*** Block opens ***
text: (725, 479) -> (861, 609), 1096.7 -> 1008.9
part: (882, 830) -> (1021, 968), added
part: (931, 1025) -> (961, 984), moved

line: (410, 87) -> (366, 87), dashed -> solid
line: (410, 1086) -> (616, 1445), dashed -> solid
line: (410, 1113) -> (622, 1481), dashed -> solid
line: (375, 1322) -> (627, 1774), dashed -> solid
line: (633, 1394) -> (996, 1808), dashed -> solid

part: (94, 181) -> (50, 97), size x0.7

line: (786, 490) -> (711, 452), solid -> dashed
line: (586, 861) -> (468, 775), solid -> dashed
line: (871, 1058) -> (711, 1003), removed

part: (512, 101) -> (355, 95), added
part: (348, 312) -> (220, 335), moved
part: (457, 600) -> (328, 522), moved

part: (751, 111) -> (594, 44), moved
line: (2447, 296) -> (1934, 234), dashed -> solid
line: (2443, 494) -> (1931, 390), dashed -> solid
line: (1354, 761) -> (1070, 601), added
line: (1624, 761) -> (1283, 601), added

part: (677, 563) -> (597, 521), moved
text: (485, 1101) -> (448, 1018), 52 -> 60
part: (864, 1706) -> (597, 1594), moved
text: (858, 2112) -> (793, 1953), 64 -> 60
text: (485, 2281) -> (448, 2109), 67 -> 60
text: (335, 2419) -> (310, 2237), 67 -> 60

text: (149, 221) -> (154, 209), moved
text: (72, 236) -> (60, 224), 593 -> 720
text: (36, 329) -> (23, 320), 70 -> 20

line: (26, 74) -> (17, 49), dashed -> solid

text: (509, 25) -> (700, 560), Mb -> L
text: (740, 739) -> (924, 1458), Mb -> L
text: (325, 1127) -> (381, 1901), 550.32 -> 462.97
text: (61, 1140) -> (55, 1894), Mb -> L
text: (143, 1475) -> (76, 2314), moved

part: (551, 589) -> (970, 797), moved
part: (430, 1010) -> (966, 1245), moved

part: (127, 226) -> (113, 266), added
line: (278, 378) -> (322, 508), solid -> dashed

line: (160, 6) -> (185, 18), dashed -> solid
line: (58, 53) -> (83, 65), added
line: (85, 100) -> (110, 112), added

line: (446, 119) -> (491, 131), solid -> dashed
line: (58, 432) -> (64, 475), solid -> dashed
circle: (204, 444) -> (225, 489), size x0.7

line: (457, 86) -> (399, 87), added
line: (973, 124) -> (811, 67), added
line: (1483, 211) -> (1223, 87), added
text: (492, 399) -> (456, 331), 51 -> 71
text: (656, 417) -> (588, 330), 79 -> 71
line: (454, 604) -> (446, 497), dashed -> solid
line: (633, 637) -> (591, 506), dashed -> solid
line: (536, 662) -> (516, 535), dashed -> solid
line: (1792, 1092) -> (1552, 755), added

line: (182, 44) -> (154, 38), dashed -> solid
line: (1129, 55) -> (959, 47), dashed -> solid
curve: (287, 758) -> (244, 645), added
*** Block closes ***
→ YOUR TASK
An exact repeat of the lines from the one containing "line: (1624, 761) -> (1283, 601), added" through the final line above, both included, is the whole answer.

→ RESPONSE BOX
line: (1624, 761) -> (1283, 601), added

part: (677, 563) -> (597, 521), moved
text: (485, 1101) -> (448, 1018), 52 -> 60
part: (864, 1706) -> (597, 1594), moved
text: (858, 2112) -> (793, 1953), 64 -> 60
text: (485, 2281) -> (448, 2109), 67 -> 60
text: (335, 2419) -> (310, 2237), 67 -> 60

text: (149, 221) -> (154, 209), moved
text: (72, 236) -> (60, 224), 593 -> 720
text: (36, 329) -> (23, 320), 70 -> 20

line: (26, 74) -> (17, 49), dashed -> solid

text: (509, 25) -> (700, 560), Mb -> L
text: (740, 739) -> (924, 1458), Mb -> L
text: (325, 1127) -> (381, 1901), 550.32 -> 462.97
text: (61, 1140) -> (55, 1894), Mb -> L
text: (143, 1475) -> (76, 2314), moved

part: (551, 589) -> (970, 797), moved
part: (430, 1010) -> (966, 1245), moved

part: (127, 226) -> (113, 266), added
line: (278, 378) -> (322, 508), solid -> dashed

line: (160, 6) -> (185, 18), dashed -> solid
line: (58, 53) -> (83, 65), added
line: (85, 100) -> (110, 112), added

line: (446, 119) -> (491, 131), solid -> dashed
line: (58, 432) -> (64, 475), solid -> dashed
circle: (204, 444) -> (225, 489), size x0.7

line: (457, 86) -> (399, 87), added
line: (973, 124) -> (811, 67), added
line: (1483, 211) -> (1223, 87), added
text: (492, 399) -> (456, 331), 51 -> 71
text: (656, 417) -> (588, 330), 79 -> 71
line: (454, 604) -> (446, 497), dashed -> solid
line: (633, 637) -> (591, 506), dashed -> solid
line: (536, 662) -> (516, 535), dashed -> solid
line: (1792, 1092) -> (1552, 755), added

line: (182, 44) -> (154, 38), dashed -> solid
line: (1129, 55) -> (959, 47), dashed -> solid
curve: (287, 758) -> (244, 645), added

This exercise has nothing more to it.